Heilbronner Stimme / Sven Blumenstock
Fußball - Vor dieser Saison wechselte der Neuensteiner Sven Blumenstock vom Landesliga-Absteiger TSG Bretzfeld zum Verbandsligisten Sportfreunde Schwäbisch Hall. In der Vorbereitung war Blumenstock noch durch die Folgen eines Armbruchs gehandicapt. Nun hat er seine erste Verbandsliga-Partie absolviert. "In dieser Liga kann jeder jeden schlagen, das habe ich jetzt live erlebt", sagte der Innenverteidiger im Gespräch mit Marc Schmerbeck.
Herr Blumenstock, haben Sie Ihre Verletzung vollständig auskuriert?
Sven Blumenstock: Auf jeden Fall ging es schneller als ich erwartet habe. Auch der Nerv im Arm ist wieder okay. Zeitweise konnte ich den Arm kaum bewegen. Jetzt ist alles wieder in Ordnung.
Wie haben Sie sich bei den Sportfreunden eingelebt?
Blumenstock: Die sind alle ziemlich locker drauf. Ich fühle mich wohl. Es ist wirklich nett dort. Das Training ist was ganz anderes als vorher, aber es macht Spaß.

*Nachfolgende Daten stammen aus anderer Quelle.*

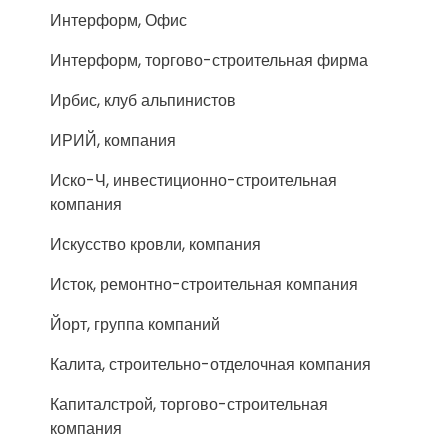
Интерформ, Офис
Интерформ, торгово-строительная фирма
Ирбис, клуб альпинистов
ИРИЙ, компания
Иско-Ч, инвестиционно-строительная
компания
Искусство кровли, компания
Исток, ремонтно-строительная компания
Йорт, группа компаний
Калита, строительно-отделочная компания
Капиталстрой, торгово-строительная
компания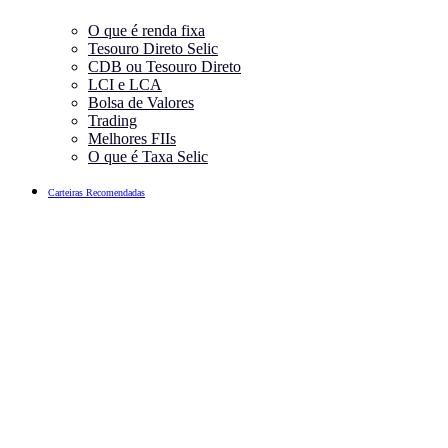
O que é renda fixa
Tesouro Direto Selic
CDB ou Tesouro Direto
LCI e LCA
Bolsa de Valores
Trading
Melhores FIIs
O que é Taxa Selic
Carteiras Recomendadas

Schwäbisch Hall ist mit einer Niederlage und einem Sieg in die Saison gestartet. Wie bewerten Sie den Auftakt?
Blumestock: Die Niederlage war unnötig. Aber da hat man gesehen, dass man in der Verbandsliga gleich bestraft wird, wenn man Fehler macht.
Wo sehen Sie den großen Unterschied zwischen Landesliga und Verbandsliga?
Blumenstock: In der Verbandsliga wird viel schneller gespielt. Auch ist die Taktik viel wichtiger. Und wie bereits gesagt, Fehler werden viel schneller ausgenutzt.
Wie waren Sie mit Ihrer Premiere zufrieden?
Blumenstock: Im Großen und Ganzen war es in Ordnung. Wenn es vielleicht auch noch einige Kleinigkeiten zu verbessern gibt.
Wie sehen Sie Ihre Chance auf einen Stammplatz?
Blumenstock: Alle Spieler sind bei uns gleichwertig. Deshalb muss ich jede Woche 100 Prozent geben. Dann wird man sehen. Aber das entscheidet natürlich der Trainer.
Welches sind die nächsten Gegner?
Blumenstock: Der VfL Kirchheim und Normannia Gmünd. Gegen die darf man nichts zulassen. Ich habe nun live erlebt, dass in der Verbandsliga jeder jeden schlagen kann. Es ist also alles möglich.